- To make the math simple, let's first assume CMEs can be fired in any direction.
- For a CME to hit the Earth, it has to occupy the same space as us at the same time.
- The Earth is approx 1 AU from the sun at any given time; so to hit the Earth, the CME has to hit a particular spot on a sphere of space 1 AU in radius.
- So the probability of a given CME hitting Earth is approximately equivalent to the ratio of half the Earth's surface area (since only half faces the Sun at a time) to the surface area of a sphere with a radius of 1 AU.
- 1 AU = 149,597,871 km
- Surface area of a sphere is 4*pi*r^2, so our orbital sphere has an area of approx 2.8 x 10^17 km^2.
- Surface area of the Earth = 510,072,000 km^2, or 5.1 x 10^8 km^2
Therefore the probability of being hit by a given CME is (2.8 x 10^17) / (5.1 x 10^8) = 5.5 x 10^-8, or a 0.0000055% chance.
Now the number of CMEs per year is actually higher than I expected, which I suppose explains why we do in fact get hit between 0 - 70 times per year. However the number of annual large CMEs is quite low, with none of the sites I visited actually agreeing on the number (most seemed to agree it's less than 5 per year in a solar maximum.) Let's say there are 5 per year.

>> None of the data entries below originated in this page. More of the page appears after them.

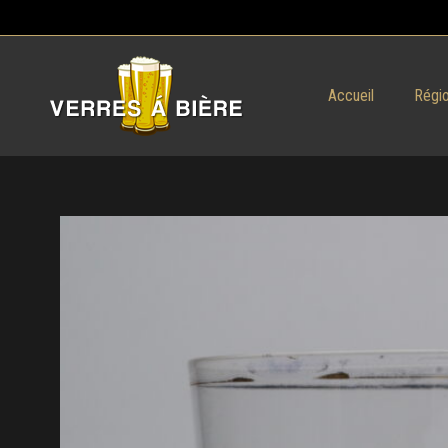
Accueil
Régio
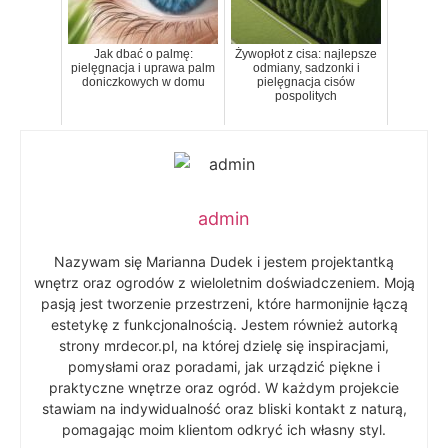
Jak dbać o palmę:
Żywopłot z cisa: najlepsze
pielęgnacja i uprawa palm
odmiany, sadzonki i
doniczkowych w domu
pielęgnacja cisów
pospolitych
admin
Nazywam się Marianna Dudek i jestem projektantką
wnętrz oraz ogrodów z wieloletnim doświadczeniem. Moją
pasją jest tworzenie przestrzeni, które harmonijnie łączą
estetykę z funkcjonalnością. Jestem również autorką
strony mrdecor.pl, na której dzielę się inspiracjami,
pomysłami oraz poradami, jak urządzić piękne i
praktyczne wnętrze oraz ogród. W każdym projekcie
stawiam na indywidualność oraz bliski kontakt z naturą,
pomagając moim klientom odkryć ich własny styl.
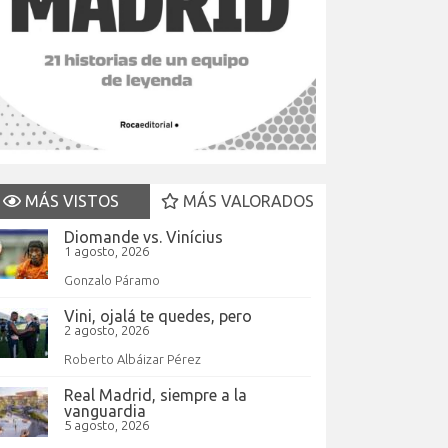
MÁS VISTOS
MÁS VALORADOS
Diomande vs. Vinícius
1 agosto, 2026
Gonzalo Páramo
Vini, ojalá te quedes, pero
2 agosto, 2026
Roberto Albáizar Pérez
Real Madrid, siempre a la
vanguardia
5 agosto, 2026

That only brings the chance of being hit by one of them up to 0.000028% per year. So if I live to be 100, the chances I'll see one in my lifetime are only 0.0028%.
caveat: These calculations ignore CME cross-section (essentially width and height) and duration (essentially length), since I couldn't find any accurate information on those. If you find those, you can factor them into these calculations by multiplying by the cross-section, multiplying by the % duration that the CME's strength is high, and multipyling by the Earth's average orbital velocity. That will modify the probility to take into account the volume of space the Earth occupies while the CME is traversing the edge of our 1 AU sphere, and how much of the surface of the sphere is touched by the CME.